Lorsque la guerre en Afghanistan a finalement pris fin, les principaux médias américains - après avoir soutenu avidement l'invasion puis l'occupation - ont été inondés de récits sur la façon dont la guerre avait été mal menée, avec l'incompétence ou la tromperie de la Maison Blanche et du Pentagone. Certaines des analyses et des commentaires auraient pu sembler un peu penauds, mais les médias ont préféré ne pas rappeler leur soutien antérieur à la même guerre en Afghanistan qu'ils qualifiaient maintenant de folie.

Un modèle de regret (pour ne pas dire de remords) a émergé des dépenses massives des États-Unis pour le militarisme de risque qui n'a pas réussi à triompher en Afghanistan et en Irak, mais il y a peu de preuves que le trouble sous-jacent de la compulsion de répétition ait été exorcisé de la direction de la politique étrangère américaine ou des médias de masse, sans parler de son économie politique. Au contraire : les forces qui ont poussé les États-Unis à faire la guerre dans de nombreux pays conservent encore une énorme emprise sur les affaires étrangères et militaires. Pour ces forces, au fil du temps, le changement de forme est essentiel, tandis que l'État de guerre continue de régner.

Ce que les responsables politiques américains appellent fautes et erreurs sont, pour d'autres, plus justement décrits avec des mots comme « catastrophes » et « atrocités ».

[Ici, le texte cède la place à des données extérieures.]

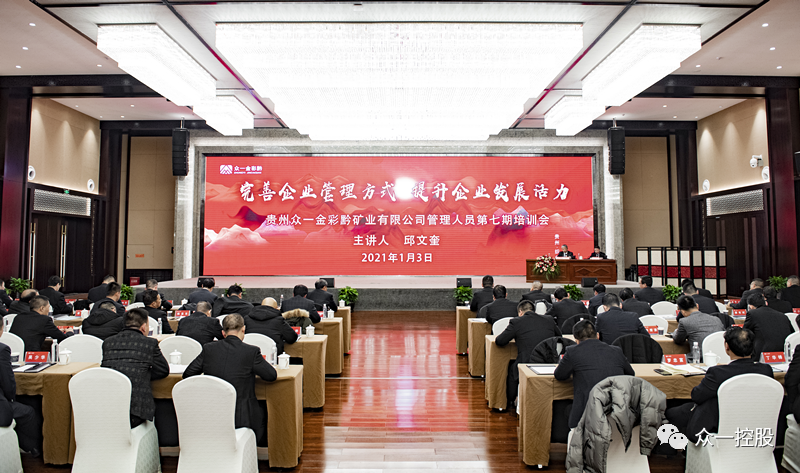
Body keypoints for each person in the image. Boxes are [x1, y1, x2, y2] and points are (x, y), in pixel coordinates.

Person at [665, 327, 773, 441]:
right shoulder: (766, 370)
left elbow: (697, 396)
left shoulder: (717, 373)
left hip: (719, 423)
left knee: (672, 413)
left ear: (727, 347)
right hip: (757, 425)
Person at [184, 313, 277, 443]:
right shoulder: (251, 352)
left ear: (223, 333)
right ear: (243, 329)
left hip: (211, 412)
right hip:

Le fait que les stratégies et les formes d'intervention évoluent, notamment dans le sens d'un recours accru à la puissance aérienne plutôt qu'aux troupes au sol, rend les victimes de la puissance de feu américaine encore moins visibles aux yeux américains. Cela représente un défi pour jeter un regard neuf sur le militarisme en cours et insister pour que les conséquences réelles pour les personnes à l'autre bout de l'armement américain soient exposées au grand jour - et prises au sérieux en termes humains.

Malgré tout ce qui s'est passé depuis que le président George W. Bush a juré à la mi-septembre 2001 de " débarrasser le monde des malfaiteurs ", des questions cruciales ont été largement esquivées par les médias et les dirigeants politiques américains dominants. Le bilan que le militarisme rouge-blanc-bleu fait peser sur d'autres pays n'est pas seulement une question de principes moraux. Les États-Unis sont également en danger.

Que nous vivions dans un monde interdépendant n'est plus discutable. Les illusions sur l'exceptionnalisme américain ont été réfutées de manière concluante par l'urgence climatique mondiale et la pandémie de COVID-19, ainsi que par les dangers omniprésents et aggravés de la guerre thermonucléaire. Sur une planète si circulaire à bien des égards, ce qui se passe revient.